● **Required task A**:
Extract the AnalyticDB binary log streaming page in full, reproducing it word for word.

● **Source passage**:
──────────

Stream MySQL Binary Logs to Flink for Real-Time CDC - AnalyticDB

Realtime Compute for Apache Flink can subscribe to AnalyticDB for MySQL binary logs to capture and process database changes in real time. This enables continuous data synchronization and stream computing.

This topic walks you through the full setup: enabling binary logging on a source table, uploading the connector to Flink, and creating a Flink SQL job to subscribe to and replicate changes.

Prerequisites

Before you begin, ensure that you have:

An AnalyticDB for MySQL cluster of Enterprise Edition, Basic Edition, Data Lakehouse Edition, or Data Warehouse Edition in elastic mode
An AnalyticDB for MySQL cluster running minor version 3.2.1.0 or later
To view and update the minor version, log on to the AnalyticDB for MySQL console and go to the Configuration Information section of the Cluster Information page. For details, see Update the minor version of a cluster.

──────────

● **Entries provided**:
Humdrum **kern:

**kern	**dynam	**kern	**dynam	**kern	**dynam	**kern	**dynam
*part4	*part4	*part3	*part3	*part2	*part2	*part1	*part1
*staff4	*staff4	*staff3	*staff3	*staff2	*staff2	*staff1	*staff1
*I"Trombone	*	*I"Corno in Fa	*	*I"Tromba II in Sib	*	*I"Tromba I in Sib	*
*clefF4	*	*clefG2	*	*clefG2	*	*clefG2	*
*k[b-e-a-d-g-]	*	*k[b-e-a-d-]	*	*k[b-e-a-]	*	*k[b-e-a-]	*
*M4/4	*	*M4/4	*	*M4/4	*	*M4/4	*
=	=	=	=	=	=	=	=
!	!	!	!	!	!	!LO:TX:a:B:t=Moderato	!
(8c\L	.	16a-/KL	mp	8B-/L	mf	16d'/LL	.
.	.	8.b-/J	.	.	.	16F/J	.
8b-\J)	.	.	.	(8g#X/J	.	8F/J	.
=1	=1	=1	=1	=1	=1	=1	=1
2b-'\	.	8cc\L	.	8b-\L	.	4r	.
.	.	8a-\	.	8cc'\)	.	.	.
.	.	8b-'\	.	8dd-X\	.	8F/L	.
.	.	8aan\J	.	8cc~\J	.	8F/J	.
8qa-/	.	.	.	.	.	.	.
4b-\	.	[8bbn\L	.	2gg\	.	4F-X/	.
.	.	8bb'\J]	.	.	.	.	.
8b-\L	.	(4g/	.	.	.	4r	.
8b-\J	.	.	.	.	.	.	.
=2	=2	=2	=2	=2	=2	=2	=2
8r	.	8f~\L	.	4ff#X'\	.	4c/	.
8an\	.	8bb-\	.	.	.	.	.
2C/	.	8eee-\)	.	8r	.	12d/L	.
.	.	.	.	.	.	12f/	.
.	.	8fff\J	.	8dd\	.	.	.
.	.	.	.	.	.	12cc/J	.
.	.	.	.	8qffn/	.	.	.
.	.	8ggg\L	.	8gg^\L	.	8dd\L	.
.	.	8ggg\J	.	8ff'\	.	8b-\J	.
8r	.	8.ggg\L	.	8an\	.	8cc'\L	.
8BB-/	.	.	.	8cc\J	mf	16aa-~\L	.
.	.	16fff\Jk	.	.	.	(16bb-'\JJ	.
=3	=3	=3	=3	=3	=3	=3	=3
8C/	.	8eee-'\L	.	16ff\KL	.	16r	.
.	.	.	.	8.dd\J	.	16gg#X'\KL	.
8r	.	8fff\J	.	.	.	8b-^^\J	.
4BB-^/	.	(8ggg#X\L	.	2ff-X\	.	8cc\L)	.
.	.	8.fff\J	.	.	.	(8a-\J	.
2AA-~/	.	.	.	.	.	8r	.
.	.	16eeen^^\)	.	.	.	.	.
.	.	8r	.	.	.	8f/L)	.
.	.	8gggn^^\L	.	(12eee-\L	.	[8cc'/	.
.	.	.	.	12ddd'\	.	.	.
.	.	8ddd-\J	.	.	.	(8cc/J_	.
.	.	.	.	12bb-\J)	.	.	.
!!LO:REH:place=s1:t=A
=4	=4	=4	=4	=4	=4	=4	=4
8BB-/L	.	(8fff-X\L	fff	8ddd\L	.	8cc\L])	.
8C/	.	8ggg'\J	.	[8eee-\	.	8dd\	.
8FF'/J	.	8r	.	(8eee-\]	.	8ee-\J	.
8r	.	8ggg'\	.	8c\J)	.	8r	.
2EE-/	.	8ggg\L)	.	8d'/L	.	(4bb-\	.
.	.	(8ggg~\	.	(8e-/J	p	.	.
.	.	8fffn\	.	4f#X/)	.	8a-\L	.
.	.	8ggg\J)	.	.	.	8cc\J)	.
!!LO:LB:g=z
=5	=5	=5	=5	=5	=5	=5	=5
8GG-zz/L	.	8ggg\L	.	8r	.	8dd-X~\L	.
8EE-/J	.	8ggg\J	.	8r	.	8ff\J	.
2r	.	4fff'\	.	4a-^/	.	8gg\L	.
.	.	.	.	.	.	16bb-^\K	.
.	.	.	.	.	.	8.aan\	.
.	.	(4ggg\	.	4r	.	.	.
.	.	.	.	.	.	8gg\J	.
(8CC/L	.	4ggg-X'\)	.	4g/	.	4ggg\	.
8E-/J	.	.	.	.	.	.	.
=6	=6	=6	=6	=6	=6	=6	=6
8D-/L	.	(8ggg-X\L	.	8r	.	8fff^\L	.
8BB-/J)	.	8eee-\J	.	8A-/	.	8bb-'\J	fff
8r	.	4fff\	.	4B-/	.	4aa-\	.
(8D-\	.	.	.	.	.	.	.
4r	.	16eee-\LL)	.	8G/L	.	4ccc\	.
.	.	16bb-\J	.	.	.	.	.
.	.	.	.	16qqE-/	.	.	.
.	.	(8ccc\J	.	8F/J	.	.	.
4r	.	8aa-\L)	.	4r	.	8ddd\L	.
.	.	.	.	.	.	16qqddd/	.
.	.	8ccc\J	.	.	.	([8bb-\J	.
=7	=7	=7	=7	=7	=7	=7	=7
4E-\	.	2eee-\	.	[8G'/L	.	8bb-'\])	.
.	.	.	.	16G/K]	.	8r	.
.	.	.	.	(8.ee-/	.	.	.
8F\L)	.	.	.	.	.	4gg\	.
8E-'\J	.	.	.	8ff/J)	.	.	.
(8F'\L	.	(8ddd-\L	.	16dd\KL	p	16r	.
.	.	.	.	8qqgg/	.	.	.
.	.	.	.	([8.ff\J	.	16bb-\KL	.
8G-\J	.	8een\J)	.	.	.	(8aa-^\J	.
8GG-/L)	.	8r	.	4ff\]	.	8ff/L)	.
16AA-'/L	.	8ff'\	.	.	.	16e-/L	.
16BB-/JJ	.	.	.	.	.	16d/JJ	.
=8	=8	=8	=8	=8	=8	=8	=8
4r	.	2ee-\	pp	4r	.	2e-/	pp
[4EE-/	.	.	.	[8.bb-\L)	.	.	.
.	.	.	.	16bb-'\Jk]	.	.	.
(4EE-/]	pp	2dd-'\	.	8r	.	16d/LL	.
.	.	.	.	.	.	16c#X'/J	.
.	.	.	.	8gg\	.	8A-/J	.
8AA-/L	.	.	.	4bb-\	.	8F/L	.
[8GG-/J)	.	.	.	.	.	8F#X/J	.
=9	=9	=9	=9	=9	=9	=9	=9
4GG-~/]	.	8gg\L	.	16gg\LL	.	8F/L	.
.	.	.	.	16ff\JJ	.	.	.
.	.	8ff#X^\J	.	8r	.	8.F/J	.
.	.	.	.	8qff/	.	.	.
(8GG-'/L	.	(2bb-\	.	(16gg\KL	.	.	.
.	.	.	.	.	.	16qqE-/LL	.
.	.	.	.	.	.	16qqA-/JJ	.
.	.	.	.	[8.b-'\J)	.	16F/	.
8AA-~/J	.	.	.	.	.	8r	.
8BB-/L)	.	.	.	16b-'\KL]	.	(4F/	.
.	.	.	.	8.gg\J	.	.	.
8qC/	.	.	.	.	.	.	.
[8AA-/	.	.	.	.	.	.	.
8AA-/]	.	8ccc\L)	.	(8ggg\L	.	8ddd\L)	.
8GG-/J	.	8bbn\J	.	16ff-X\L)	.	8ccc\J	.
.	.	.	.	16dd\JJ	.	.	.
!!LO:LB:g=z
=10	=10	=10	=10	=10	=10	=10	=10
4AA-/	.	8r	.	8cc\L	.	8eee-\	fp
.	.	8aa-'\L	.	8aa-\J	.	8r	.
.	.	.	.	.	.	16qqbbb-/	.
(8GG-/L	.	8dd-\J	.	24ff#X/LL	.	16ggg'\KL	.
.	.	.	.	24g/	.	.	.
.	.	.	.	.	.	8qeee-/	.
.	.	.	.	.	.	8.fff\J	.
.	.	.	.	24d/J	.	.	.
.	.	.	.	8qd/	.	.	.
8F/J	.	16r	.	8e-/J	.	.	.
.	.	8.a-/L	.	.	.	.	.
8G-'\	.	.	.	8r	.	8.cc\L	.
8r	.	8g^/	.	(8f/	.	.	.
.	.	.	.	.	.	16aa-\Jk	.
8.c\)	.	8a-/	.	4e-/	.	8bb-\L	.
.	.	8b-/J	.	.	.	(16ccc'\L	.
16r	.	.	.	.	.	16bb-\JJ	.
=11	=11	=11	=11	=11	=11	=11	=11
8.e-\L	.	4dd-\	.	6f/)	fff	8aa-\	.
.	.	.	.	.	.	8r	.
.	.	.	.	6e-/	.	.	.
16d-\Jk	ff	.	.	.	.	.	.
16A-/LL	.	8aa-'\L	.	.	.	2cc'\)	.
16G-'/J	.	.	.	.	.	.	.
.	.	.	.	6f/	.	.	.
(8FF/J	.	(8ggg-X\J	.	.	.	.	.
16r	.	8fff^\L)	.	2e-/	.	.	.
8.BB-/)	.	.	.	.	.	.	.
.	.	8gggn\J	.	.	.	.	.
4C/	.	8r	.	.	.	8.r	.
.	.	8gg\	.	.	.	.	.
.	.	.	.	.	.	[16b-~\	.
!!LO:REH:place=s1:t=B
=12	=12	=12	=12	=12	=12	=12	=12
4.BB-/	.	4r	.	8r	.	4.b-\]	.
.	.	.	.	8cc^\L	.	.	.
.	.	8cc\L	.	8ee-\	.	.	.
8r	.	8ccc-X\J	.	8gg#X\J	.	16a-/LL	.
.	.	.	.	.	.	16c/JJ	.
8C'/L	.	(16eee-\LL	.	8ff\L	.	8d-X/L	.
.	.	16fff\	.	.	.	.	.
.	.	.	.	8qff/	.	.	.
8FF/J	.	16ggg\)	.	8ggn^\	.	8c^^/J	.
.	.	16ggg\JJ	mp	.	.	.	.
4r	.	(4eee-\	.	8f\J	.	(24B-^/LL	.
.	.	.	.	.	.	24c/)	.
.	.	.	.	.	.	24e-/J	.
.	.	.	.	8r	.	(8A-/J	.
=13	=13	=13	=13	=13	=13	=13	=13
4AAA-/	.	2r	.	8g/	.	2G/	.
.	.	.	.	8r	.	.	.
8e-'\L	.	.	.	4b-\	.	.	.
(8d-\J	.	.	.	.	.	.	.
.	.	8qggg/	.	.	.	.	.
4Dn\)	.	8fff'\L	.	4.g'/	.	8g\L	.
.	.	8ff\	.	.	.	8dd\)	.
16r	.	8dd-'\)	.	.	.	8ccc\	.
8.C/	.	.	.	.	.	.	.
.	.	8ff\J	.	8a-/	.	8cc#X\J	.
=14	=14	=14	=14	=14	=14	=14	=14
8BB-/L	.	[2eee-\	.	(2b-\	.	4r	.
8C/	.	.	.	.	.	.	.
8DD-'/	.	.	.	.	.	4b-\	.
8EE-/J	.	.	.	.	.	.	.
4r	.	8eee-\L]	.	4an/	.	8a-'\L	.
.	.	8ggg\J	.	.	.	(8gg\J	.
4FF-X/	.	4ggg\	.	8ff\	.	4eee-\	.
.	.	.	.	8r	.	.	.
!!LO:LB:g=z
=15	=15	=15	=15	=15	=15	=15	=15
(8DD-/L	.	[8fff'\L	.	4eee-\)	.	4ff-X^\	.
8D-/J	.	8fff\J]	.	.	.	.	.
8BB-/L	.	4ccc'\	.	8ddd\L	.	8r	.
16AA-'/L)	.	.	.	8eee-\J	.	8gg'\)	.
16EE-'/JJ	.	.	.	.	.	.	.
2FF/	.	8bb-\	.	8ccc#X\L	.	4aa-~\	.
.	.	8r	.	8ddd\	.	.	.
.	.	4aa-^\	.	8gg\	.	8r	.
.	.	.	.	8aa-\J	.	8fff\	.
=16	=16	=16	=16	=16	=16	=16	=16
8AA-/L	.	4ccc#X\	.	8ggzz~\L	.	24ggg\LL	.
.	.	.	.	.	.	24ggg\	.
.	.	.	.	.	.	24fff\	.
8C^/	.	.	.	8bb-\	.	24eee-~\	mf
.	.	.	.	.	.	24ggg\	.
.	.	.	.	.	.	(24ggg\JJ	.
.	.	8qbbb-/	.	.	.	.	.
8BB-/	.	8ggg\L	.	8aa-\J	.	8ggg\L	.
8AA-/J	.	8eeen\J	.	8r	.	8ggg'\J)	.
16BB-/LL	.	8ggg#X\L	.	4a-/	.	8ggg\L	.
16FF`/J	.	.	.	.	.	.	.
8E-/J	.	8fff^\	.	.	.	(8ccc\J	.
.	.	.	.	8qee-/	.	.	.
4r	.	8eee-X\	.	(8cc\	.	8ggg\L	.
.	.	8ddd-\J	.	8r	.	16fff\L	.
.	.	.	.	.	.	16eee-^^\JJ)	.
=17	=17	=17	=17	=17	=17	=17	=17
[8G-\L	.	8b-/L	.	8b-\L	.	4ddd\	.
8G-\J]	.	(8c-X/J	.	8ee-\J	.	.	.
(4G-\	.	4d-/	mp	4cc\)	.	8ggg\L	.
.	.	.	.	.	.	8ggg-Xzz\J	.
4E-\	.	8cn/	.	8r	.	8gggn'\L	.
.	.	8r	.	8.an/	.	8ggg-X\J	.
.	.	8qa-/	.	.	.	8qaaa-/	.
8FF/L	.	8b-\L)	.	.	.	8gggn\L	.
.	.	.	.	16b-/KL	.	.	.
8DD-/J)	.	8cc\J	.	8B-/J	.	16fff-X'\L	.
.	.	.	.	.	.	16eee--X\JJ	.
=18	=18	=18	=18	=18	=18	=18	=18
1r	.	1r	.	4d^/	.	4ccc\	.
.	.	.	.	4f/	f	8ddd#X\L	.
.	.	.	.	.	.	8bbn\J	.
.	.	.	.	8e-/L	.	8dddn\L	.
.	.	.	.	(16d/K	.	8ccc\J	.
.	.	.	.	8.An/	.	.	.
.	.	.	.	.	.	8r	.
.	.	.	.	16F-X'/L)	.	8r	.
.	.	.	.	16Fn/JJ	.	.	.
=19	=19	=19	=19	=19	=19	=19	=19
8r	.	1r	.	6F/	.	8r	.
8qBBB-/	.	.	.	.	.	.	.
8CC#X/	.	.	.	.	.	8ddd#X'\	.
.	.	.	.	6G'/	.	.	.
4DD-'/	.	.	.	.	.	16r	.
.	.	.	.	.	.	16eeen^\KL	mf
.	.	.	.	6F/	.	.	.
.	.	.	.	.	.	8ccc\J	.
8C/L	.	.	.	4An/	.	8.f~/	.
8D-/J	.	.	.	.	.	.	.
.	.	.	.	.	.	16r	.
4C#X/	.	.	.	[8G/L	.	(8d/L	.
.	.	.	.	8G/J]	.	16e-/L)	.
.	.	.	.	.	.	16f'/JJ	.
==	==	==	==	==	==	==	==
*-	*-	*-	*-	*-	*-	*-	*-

──────────

● **Required task B**:
Pull out every line of the records that contains the string "kern", treating uppercase and lowercase as distinct.

● **Exercise response A**:
Stream MySQL Binary Logs to Flink for Real-Time CDC - AnalyticDB

Realtime Compute for Apache Flink can subscribe to AnalyticDB for MySQL binary logs to capture and process database changes in real time. This enables continuous data synchronization and stream computing.

This topic walks you through the full setup: enabling binary logging on a source table, uploading the connector to Flink, and creating a Flink SQL job to subscribe to and replicate changes.

Prerequisites

Before you begin, ensure that you have:

An AnalyticDB for MySQL cluster of Enterprise Edition, Basic Edition, Data Lakehouse Edition, or Data Warehouse Edition in elastic mode
An AnalyticDB for MySQL cluster running minor version 3.2.1.0 or later
To view and update the minor version, log on to the AnalyticDB for MySQL console and go to the Configuration Information section of the Cluster Information page. For details, see Update the minor version of a cluster.

● **Exercise response B**:
Humdrum **kern:
**kern	**dynam	**kern	**dynam	**kern	**dynam	**kern	**dynam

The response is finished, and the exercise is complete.